For parents who feel as if they're failing if they can't make their kids' wish list come true this year, Myers-Walls urges them not to be hard on themselves and to explain the situation to their kids. "It's really hard if you've made Santa Claus an ordering service [in the past]," she says. But "kids often help us ... realign our perspectives and remember what is really important and remember how to be joyful with little things." One thing to remember, she says, is that kids do care about their parents, not just what mom or dad can do for them or give to them.
That sentiment is seconded by J.D. Roth, who runs the website Get Rich Slowly. "I grew up in a family where my father was unemployed off and on. One year, he sat us down and said, 'We don't have any money for presents.' " Mr.

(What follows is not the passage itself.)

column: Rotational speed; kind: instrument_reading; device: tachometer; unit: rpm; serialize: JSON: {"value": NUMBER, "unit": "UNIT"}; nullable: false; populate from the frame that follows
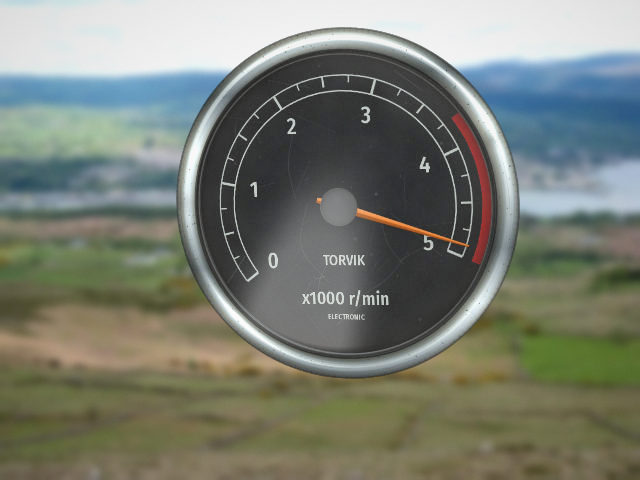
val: {"value": 4875, "unit": "rpm"}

Roth and his two brothers came up with their own solution: "We found things we thought our brothers would want from our own stuff and wrapped them up and gave them to each other. But the only reason that worked is that he and my mom sat us down and explained stuff."
Roth, who always exchanges homemade gifts with friends – this year it's barbecue sauce kits made with ingredients he and his wife grew and canned themselves – says that when they're grown, children probably won't remember what you bought them anyway. "I think for kids especially, it's the traditions that are the most important. I can't remember anything I received. But I do remember the things that we did."